Sometimes you have to love Facebook. Yesterday I posted a note regarding the spreading of innuendo and rumor about people. I quoted Marcus Aurelius and Socrates’s three filters.
Marcus Aurelius is quoted as having said, “If it is not right, do not do it; if it is not true, do not say it.”
Good advice, but how often is it not followed when it involves personal information about someone? So often gossip is not true, but even if it is true, it should not be said if it is not good. Socrates used a triple filter test.
When a friend came to Socrates with a juicy bit of gossip, Socrates replied, “Before you tell me this bit of gossip, will it pass my triple filter test? First of all, what you are about to tell me, is it true?” The man replied that he was not sure; he had heard it but could not verify its truthfulness. Socrates continued by saying, “You want to tell me some gossip but you are not positive that it is true.” “Well,” said Socrates, “Is what you are about to tell me good?” “No,” the man replied, “it certainly is not good.” “So,” Socrates continued, “you want to tell me something that may not be true and it certainly is not good. Let us give this bit of gossip the final of the three filter tests: Is what you are about to tell me going to be useful to me?” Again the man had to confess that no, it would not be useful to Socrates. So, in his wisdom, Socrates then said, “Well, if you are not sure it is true, you know it is not good, and you tell me that it will not be useful to me, why then tell it to me?”
If only each of us would use this triple filter test when someone comes to us with a juicy bit of gossip, it certainly would stop gossip right in its tracks.
Out of the blue I received a comment from a student I taught and mentored almost 30 years ago… John Dawson, from Woodlands HS in NY. When I asked him how he was doing this was his reply:
“I’m well, truly blessed. I have a “my cup runneth over” type of good fortune. I work about 100x harder than I did in HS, and perhaps too much, but I love it.
From time to time I look at your review of my Wise Project and smile at how you flagged the need to ensure avoidance of the “Angry Young Man” syndrome
— which I conquered by junior year of college. After which time it was all Dean’s List and an evolved perspective.
You may not recall but I stapled the Selective Service letter to my Wise Journal and told them over the phone that I would not send in this vestigial remnant of the Vietnam War as I took issue with our nation’s foreign and domestic policies …

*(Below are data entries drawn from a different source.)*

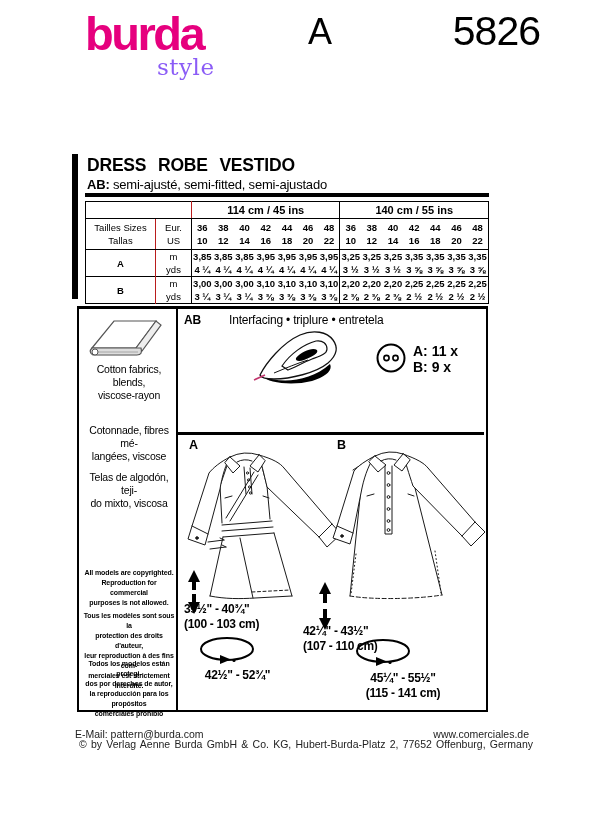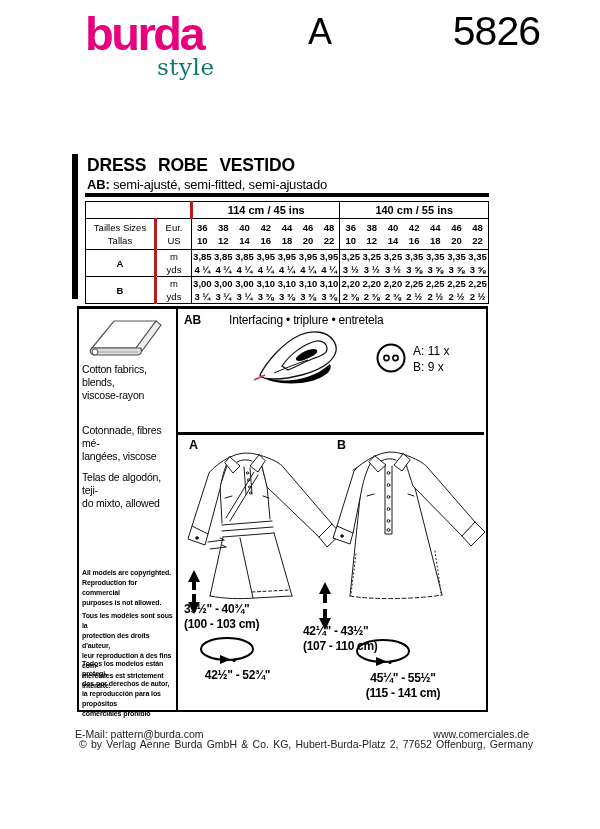--- a/index.html
+++ b/index.html
@@ -2,54 +2,54 @@
 <html><head>
 <meta charset="utf-8">
 <style>
   html,body{margin:0;padding:0;background:#fff;}
   .page{position:relative;width:600px;height:829px;background:#fff;overflow:hidden;
         font-family:"Liberation Sans",sans-serif;color:#000;}
   .abs{position:absolute;}
 
   
   .logo{font-weight:bold;font-size:47px;letter-spacing:-2.5px;color:#e6007e;line-height:1;}
-  .logo-sub{font-family:"DejaVu Serif",serif;font-size:23px;color:#0f766e;letter-spacing:.5px;line-height:1;}
+  .logo-sub{font-family:"DejaVu Serif",serif;font-size:23px;color:#8b5cf6;letter-spacing:.5px;line-height:1;}
   .view-letter{font-size:36px;line-height:1;}
   .pattern-no{font-size:41px;letter-spacing:-1px;line-height:1;text-align:right;width:103px;}
 
   
   .vbar{background:#000;}
   .garment-title{font-size:17.5px;font-weight:bold;word-spacing:7px;letter-spacing:-.2px;}
   .fit-line{font-size:13px;letter-spacing:-.2px;}
   .b{font-weight:bold;}
   .rule{background:#000;}
 
   
   table.sizes{border-collapse:collapse;table-layout:fixed;width:404px;border:1.3px solid #000;}
   table.sizes td{padding:0;margin:0;text-align:center;vertical-align:middle;line-height:11px;font-size:9.5px;}
   tr.hdr td{height:16px;border-bottom:1.3px solid #000;font-size:11px;font-weight:bold;}
   tr.szr td{height:30px;border-bottom:1.3px solid #000;}
   tr.szr td div{line-height:13px;}
   tr.dr td{height:13px;}
   tr.bsep td{border-top:1.3px solid #000;}
-  td.lab{text-align:left;padding-left:3px;font-weight:normal;font-size:10px;border-right:3px solid #b91c1c;}
+  td.lab{text-align:left;padding-left:3px;font-weight:normal;font-size:10px;border-right:1px solid #b91c1c;}
   td.vlab{vertical-align:top;font-weight:bold;}
   td.unit{text-align:right;padding-right:3px;font-weight:normal;font-size:10px;border-right:1.3px solid #000;}
   td.c{font-weight:bold;}
   td.gb{border-left:1.3px solid #000;}
 
   
   .panel{border:2px solid #000;border-top:3px solid #000;}
   .divider{background:#000;}
   .fab-txt{font-size:10.5px;line-height:13px;letter-spacing:-.2px;}
   .legal{font-size:7px;font-weight:bold;line-height:10px;letter-spacing:-.1px;}
-  .pre{white-space:pre-line;}
+  .pre{white-space:pre-line;text-align:center;}
   .inter-line{font-size:12px;letter-spacing:-.2px;}
   .inter-line .code{font-weight:bold;margin-right:25px;}
-  .btn-count{font-size:12px;font-weight:normal;line-height:16px;}
+  .btn-count{font-size:14px;font-weight:bold;line-height:16px;}
   .view-label{font-size:12.5px;font-weight:bold;}
   .meas{font-size:12px;font-weight:bold;line-height:15px;letter-spacing:-.3px;}
   .meas.center{text-align:center;}
 
   
   .footer1{font-size:10.5px;color:#222;width:454px;height:13px;overflow:hidden;text-align:justify;line-height:13px;}
   .footer1::after{content:"";display:inline-block;width:100%;}
   .footer2{font-size:10.5px;color:#222;width:454px;display:flex;justify-content:space-between;line-height:13px;}
   svg{display:block;}
 </style>
@@ -231,21 +231,21 @@
     <path d="M8,36 q-4,4 1,7 l44,0 q6,0 4,-7 Z" fill="#ddd" stroke="#555" stroke-width="1.2"></path>
     <path d="M10,40 l44,0 M12,43 l41,0" stroke="#999" stroke-width="0.8" fill="none"></path>
     <circle cx="11" cy="40" r="3" fill="#fff" stroke="#555" stroke-width="1"></circle>
   </svg>
 
   <div class="abs fab-txt pre" style="left:82px;top:363px;width:94px;">Cotton fabrics, blends,
 viscose-rayon</div>
   <div class="abs fab-txt pre" style="left:82px;top:424px;width:94px;">Cotonnade, fibres mé-
 langées, viscose</div>
   <div class="abs fab-txt pre" style="left:82px;top:471px;width:94px;">Telas de algodón, teji-
-do mixto, allowed</div>
+do mixto, viscosa</div>
 
   <div class="abs legal pre" style="left:82px;top:568px;width:94px;">All models are copyrighted.
 Reproduction for commercial
 purposes is not allowed.</div>
   <div class="abs legal pre" style="left:82px;top:611px;width:94px;">Tous les modèles sont sous la
 protection des droits d'auteur,
 leur reproduction à des fins com-
 merciales est strictement interdite.</div>
   <div class="abs legal pre" style="left:82px;top:659px;width:94px;">Todos los modelos están protegi-
 dos por derechos de autor,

Fast forward to early 1999, when I was having my “perfunctory” character and fitness interview for admission to the NY State Bar. First question I get from this wise geezer is “Why in 1989 did you say you would not support this country’s Constitution?”
As much as I wanted to clarify my original statement and sentiment (“3/5ths of a man, anyone? Oliver North drugs for guns, anyone?), I told the truth and said my statements at that time were of a 17-year old boy, and that my views had evolved and I would now uphold the Constitution unflinchingly.”
Then I asked him how that all worked out and here is his reply.
“I was at Hogan & Hartson for 7 years, my oral advocacy mentor was current Chief Justice, John Roberts, who was head of our Supreme Court & Appellate Litigation practice …. One of my colleagues in the NYC office was current Attorney General, Loretta Lynch, who was super nice and super
I eventually left to focus my practice on intellectual property, representing wineries and other alc. beverage producers. I head up the IP group at a 20-lawyer firm in Northern California, in the Russian River Valley. What can I say, I love wine! So while the best of my peers went into public service, I hang out and taste test wines all day in wine country … A very selfish existence. ;)”
A very good decision I think… Easier to avoid angry old man syndrome.